__What is being asked__:
Going through the entries below, count each line that holds "daily" and give only the total.

(Stored items)
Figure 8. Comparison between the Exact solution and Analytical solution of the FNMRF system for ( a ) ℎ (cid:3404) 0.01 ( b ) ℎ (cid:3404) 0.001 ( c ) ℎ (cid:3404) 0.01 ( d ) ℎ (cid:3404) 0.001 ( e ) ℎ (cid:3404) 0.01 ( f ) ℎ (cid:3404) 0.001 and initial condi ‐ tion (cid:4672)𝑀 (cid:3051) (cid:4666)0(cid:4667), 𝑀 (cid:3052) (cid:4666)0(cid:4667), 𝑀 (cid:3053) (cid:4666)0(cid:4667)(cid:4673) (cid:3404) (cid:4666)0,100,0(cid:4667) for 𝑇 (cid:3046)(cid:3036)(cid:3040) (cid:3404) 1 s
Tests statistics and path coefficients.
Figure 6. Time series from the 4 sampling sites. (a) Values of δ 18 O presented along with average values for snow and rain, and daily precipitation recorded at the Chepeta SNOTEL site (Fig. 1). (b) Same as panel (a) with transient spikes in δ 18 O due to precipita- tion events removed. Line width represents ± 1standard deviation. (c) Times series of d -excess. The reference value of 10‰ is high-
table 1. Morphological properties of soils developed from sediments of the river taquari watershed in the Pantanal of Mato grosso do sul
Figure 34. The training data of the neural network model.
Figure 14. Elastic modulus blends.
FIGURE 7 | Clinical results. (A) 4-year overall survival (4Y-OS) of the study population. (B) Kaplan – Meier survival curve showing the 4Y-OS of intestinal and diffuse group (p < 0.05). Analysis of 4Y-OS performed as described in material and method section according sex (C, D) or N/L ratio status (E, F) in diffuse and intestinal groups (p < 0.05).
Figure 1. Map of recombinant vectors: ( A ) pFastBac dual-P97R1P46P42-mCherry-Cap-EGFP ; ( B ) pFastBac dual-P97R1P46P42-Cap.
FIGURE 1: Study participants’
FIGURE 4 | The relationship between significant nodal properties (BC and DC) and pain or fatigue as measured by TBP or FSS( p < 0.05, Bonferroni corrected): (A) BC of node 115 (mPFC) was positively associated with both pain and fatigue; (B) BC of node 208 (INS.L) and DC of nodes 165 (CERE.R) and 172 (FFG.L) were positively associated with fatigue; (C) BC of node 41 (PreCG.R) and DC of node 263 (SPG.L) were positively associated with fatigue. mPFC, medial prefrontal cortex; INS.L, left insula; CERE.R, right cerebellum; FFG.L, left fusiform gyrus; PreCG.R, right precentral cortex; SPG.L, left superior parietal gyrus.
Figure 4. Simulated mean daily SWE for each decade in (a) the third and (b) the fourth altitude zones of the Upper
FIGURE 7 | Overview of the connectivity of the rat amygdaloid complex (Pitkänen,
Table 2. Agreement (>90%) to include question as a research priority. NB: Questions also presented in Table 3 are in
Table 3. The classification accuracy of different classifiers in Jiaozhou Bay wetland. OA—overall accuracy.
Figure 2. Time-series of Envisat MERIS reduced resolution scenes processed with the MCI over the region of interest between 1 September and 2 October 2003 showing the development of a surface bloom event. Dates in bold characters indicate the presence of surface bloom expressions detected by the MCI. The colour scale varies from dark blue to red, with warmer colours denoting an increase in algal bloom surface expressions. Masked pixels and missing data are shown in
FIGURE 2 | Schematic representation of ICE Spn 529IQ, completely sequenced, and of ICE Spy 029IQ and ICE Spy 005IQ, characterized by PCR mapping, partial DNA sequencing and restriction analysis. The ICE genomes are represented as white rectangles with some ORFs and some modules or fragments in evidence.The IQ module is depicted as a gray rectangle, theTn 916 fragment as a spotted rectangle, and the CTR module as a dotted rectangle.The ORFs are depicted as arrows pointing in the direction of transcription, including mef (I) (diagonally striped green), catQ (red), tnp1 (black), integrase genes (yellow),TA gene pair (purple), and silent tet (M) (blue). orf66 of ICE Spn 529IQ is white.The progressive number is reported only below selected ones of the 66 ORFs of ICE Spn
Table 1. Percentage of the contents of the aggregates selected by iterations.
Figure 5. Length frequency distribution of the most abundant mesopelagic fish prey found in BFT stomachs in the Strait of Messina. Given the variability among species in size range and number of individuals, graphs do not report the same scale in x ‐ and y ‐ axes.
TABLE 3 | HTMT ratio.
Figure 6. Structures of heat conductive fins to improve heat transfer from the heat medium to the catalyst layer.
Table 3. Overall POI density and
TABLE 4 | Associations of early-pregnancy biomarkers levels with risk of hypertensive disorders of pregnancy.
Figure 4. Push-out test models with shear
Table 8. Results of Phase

__Exercise output__:
2